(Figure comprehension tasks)

■ ■ ■

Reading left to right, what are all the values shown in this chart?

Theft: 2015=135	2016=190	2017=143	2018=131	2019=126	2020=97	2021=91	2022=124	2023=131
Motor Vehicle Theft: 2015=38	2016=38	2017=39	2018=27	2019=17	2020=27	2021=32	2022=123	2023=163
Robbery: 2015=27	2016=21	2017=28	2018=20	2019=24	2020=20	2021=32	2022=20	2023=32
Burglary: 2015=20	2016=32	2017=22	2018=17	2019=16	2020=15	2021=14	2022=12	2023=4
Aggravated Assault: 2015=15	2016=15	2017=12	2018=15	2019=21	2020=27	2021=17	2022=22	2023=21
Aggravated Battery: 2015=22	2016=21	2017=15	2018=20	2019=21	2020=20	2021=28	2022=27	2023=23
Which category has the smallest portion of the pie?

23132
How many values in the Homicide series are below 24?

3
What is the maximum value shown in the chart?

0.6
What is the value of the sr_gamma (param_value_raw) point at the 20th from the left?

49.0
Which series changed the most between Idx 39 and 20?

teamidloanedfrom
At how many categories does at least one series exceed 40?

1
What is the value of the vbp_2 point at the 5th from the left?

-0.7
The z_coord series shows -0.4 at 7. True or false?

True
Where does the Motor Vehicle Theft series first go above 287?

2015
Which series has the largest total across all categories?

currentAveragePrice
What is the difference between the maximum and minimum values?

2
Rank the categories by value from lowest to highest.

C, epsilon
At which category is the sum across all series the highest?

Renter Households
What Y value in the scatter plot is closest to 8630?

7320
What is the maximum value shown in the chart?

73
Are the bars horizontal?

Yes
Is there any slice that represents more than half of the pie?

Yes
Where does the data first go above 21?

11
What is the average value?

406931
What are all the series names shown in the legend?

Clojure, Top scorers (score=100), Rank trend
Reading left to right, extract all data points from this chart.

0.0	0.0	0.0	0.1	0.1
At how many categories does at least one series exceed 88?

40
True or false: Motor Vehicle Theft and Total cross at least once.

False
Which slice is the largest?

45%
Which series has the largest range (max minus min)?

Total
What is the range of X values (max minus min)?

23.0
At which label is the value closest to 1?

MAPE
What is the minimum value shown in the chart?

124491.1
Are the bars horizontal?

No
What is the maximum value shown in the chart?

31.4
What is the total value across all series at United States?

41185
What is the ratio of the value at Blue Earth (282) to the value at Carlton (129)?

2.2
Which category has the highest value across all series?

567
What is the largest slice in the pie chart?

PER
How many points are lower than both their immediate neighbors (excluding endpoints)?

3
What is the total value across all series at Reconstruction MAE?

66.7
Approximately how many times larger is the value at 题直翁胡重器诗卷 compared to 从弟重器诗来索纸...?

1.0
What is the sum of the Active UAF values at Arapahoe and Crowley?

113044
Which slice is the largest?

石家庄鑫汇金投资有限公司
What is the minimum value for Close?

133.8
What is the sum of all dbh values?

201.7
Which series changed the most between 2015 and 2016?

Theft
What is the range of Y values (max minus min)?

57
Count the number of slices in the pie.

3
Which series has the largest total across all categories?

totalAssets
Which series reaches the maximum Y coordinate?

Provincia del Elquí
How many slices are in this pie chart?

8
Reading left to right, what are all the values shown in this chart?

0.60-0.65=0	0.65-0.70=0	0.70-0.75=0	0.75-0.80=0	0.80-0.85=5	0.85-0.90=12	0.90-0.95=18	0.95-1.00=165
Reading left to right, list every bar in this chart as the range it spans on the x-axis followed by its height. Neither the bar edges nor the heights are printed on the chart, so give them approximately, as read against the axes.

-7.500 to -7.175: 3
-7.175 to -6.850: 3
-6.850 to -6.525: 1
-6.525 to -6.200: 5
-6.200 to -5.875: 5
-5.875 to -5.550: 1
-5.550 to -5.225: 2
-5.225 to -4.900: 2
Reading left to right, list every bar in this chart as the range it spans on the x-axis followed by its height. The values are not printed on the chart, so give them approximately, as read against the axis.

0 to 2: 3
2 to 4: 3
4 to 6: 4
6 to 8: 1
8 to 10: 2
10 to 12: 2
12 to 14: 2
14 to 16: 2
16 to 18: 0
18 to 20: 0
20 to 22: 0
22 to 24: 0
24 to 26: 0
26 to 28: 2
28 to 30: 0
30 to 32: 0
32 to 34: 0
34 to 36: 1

■ ■ ■

- _Work to complete_:
Reproduce the lines starting at the one containing "Renter Households" and ending at the one containing "What are all the series", switching "scatter plot" to "scatter chart" and leaving everything else unchanged.

- _Written response_:
Renter Households
What Y value in the scatter chart is closest to 8630?

7320
What is the maximum value shown in the chart?

73
Are the bars horizontal?

Yes
Is there any slice that represents more than half of the pie?

Yes
Where does the data first go above 21?

11
What is the average value?

406931
What are all the series names shown in the legend?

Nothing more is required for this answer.